§ 原文:
当時、作曲やアレンジも担当していました。


バンドを組み始めた当初、自分には楽曲に対して「こんな雰囲気にしたい」という明確なイメージがありました。

しかし、ギター担当が弾く音がイメージに合いませんでした。

毎日うんうん唸って「なんでああなるんだ」と不満に思っていました。

今考えると、あたかもそのギターか劣っているかのように感じていました。


ある時、ライブにそのギター担当の彼女が観に来ていました。

その人は自分でもバンドをやっていた経験があり、音楽好きな人です。

その人と会話している中で、

「〇〇(ギタリストの名前)のギターはクセが強いからね〜」と言っていて、

そこで「あれ?」と思いました。


自分が「イメージと合わない」と思っていた部分も、おそらくその「クセ」の部分です。

データセットの記録
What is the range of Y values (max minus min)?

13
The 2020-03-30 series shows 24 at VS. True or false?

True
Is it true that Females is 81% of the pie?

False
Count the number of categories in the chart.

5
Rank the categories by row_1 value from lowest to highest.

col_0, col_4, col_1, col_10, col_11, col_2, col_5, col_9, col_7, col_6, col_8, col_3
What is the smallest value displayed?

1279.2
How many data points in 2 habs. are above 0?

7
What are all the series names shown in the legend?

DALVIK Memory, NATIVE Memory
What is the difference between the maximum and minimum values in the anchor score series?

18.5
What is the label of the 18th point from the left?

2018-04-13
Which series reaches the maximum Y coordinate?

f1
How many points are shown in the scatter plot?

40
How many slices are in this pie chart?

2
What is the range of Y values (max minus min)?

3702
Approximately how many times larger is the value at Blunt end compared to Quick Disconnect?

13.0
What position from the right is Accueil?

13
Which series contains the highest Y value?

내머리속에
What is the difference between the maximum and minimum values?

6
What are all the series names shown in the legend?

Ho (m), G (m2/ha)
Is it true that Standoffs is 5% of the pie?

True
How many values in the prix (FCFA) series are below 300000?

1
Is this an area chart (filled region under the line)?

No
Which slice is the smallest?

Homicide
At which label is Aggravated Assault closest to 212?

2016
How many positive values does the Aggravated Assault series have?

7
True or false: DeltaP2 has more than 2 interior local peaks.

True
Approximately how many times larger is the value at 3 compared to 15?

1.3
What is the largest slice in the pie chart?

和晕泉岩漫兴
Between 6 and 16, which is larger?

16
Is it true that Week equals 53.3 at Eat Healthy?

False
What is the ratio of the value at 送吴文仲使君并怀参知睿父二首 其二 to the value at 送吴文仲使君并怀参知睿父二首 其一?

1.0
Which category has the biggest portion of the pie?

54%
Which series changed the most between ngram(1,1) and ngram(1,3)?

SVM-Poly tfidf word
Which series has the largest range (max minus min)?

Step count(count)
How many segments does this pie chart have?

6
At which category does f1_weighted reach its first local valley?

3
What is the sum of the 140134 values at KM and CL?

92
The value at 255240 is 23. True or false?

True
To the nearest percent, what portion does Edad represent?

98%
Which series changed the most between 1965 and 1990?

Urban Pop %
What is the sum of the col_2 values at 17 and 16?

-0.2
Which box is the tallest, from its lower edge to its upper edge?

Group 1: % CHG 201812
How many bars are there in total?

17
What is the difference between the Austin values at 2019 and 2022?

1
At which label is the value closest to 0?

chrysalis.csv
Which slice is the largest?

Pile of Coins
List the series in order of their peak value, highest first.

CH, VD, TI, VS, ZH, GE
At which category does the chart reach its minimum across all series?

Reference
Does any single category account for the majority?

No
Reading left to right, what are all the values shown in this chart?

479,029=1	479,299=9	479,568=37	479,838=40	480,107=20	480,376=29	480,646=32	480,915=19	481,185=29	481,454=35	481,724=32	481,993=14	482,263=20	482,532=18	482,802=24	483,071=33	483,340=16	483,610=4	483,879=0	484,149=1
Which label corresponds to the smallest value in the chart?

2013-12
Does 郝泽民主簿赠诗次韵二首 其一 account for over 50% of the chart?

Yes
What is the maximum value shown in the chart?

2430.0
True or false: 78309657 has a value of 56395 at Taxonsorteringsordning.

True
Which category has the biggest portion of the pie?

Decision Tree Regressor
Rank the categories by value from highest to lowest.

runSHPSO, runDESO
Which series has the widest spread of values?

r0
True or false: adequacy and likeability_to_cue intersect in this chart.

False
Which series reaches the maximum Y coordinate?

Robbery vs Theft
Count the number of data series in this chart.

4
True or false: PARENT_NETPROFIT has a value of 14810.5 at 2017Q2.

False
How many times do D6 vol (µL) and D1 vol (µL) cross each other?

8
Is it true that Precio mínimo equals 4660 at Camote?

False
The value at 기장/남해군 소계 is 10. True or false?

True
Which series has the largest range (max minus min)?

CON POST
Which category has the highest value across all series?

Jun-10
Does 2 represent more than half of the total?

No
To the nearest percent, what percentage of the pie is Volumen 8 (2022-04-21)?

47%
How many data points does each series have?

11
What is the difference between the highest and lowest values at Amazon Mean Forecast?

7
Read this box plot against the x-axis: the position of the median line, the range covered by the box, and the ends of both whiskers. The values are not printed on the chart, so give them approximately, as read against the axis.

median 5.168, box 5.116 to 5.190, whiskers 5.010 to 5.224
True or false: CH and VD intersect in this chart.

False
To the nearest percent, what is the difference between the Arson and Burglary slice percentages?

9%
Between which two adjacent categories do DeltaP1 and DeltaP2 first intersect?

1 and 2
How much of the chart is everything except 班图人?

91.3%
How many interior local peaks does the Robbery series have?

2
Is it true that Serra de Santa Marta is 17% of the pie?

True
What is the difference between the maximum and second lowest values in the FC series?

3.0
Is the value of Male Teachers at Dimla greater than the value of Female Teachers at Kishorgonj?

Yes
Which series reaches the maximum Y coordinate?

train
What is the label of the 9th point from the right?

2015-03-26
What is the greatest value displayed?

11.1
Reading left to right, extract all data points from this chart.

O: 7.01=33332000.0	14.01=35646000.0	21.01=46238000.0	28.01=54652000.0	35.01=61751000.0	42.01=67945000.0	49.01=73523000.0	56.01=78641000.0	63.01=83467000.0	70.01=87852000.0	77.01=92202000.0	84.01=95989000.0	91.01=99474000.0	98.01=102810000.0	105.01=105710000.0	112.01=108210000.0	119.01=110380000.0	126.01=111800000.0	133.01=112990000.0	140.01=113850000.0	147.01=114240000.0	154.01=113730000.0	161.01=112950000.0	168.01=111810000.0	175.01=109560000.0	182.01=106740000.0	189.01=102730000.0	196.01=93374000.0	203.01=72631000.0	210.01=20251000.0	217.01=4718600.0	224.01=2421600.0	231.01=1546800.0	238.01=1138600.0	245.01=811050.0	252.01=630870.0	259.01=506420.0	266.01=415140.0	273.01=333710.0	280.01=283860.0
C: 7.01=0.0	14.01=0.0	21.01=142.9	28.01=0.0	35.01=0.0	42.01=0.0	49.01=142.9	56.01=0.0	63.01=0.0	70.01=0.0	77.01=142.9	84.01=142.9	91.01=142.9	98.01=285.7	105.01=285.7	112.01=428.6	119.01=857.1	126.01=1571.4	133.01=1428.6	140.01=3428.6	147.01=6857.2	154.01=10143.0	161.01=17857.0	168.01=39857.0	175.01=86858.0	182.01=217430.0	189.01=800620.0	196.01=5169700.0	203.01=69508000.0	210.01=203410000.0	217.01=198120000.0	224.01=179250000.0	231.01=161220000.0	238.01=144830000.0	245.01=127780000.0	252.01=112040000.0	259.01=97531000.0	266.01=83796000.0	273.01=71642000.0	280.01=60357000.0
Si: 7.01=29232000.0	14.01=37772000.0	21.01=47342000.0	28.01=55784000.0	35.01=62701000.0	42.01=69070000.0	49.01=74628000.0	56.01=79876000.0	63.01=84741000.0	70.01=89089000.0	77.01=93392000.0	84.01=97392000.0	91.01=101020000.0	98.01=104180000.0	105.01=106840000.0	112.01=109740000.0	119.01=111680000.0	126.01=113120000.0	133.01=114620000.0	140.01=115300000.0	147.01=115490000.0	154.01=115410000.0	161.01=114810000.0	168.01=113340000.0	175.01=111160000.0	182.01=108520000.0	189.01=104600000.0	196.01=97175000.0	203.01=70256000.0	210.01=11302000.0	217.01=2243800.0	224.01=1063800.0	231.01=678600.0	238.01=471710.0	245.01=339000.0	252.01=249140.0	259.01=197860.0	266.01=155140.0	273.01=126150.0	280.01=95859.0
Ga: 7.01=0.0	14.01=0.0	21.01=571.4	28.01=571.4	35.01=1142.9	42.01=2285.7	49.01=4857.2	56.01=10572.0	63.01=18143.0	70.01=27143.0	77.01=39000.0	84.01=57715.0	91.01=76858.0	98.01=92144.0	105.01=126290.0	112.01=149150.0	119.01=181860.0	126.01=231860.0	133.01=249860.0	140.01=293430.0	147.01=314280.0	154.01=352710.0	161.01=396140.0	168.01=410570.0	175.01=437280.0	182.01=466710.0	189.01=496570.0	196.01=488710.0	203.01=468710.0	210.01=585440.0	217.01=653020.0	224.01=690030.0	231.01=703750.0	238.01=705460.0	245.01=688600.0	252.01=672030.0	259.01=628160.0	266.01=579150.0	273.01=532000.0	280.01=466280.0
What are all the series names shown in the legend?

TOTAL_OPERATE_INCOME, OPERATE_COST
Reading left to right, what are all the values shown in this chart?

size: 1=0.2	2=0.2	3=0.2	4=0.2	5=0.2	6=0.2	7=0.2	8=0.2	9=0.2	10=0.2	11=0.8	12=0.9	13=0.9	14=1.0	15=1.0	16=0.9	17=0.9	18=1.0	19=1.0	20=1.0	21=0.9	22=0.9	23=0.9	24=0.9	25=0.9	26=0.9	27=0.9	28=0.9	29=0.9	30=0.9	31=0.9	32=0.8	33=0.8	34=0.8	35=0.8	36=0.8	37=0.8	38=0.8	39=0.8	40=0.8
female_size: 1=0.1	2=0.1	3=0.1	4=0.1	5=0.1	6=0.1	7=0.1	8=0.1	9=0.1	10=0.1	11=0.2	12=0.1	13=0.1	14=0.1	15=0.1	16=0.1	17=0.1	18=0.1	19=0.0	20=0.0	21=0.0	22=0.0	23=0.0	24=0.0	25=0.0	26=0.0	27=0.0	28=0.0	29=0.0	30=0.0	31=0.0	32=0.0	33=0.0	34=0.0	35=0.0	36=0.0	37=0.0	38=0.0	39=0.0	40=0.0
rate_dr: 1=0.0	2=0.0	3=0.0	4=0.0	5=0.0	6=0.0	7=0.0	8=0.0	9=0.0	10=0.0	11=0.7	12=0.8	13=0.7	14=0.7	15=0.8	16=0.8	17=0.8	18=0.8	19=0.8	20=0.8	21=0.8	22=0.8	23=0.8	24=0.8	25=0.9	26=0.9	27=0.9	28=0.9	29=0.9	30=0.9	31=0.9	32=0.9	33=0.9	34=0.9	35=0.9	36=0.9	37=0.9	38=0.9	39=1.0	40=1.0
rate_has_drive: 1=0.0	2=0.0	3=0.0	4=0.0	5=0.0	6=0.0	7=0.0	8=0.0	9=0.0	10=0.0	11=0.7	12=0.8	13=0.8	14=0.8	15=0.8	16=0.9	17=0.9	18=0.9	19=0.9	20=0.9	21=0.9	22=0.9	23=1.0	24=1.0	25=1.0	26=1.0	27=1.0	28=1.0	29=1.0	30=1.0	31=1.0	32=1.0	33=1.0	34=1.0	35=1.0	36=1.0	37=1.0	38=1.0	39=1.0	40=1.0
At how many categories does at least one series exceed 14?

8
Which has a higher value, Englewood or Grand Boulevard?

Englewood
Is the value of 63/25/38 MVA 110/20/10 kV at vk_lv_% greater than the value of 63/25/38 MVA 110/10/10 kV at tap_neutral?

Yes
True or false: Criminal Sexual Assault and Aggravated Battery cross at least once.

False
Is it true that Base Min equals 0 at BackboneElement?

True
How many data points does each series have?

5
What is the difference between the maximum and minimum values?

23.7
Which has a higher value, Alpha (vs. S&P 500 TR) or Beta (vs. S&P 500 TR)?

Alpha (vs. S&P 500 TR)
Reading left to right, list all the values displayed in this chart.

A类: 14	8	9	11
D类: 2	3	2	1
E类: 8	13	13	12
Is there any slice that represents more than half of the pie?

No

§ 作業課題 1: 原文の「バンドを組み始めた当初、自分」から「その人は自分でもバンドをやっていた経験があり、音楽好きな人です。」までの部分を、「ギター担当」を「ギターのメンバー」に置き換えて書き直してください。
§ 作業課題 2: バンドの曲作りについての原文を、最後の文の後から書き継いでください。

§ 回答 1:
バンドを組み始めた当初、自分には楽曲に対して「こんな雰囲気にしたい」という明確なイメージがありました。

しかし、ギターのメンバーが弾く音がイメージに合いませんでした。

毎日うんうん唸って「なんでああなるんだ」と不満に思っていました。

今考えると、あたかもそのギターか劣っているかのように感じていました。


ある時、ライブにそのギターのメンバーの彼女が観に来ていました。

その人は自分でもバンドをやっていた経験があり、音楽好きな人です。

§ 回答 2:
自分がギタリストの欠点だと思っていた部分は、その彼女の視点だと「クセ」つまり個性だと捉えられている。

物事は捉え方一つなんだと、衝撃を受けました。


そのことに気付かされてからは、そのギタリストの個性を活かすためにアレンジに余白を作ったり、個性を織り込んだ上で作るようになりました。

当時、まるでバンドに強力な武器が搭載されたように、そのギターが頼もしく感じられたのを覚えています。


音楽をやめた今でも思い出す、自分の世界が広がった経験です。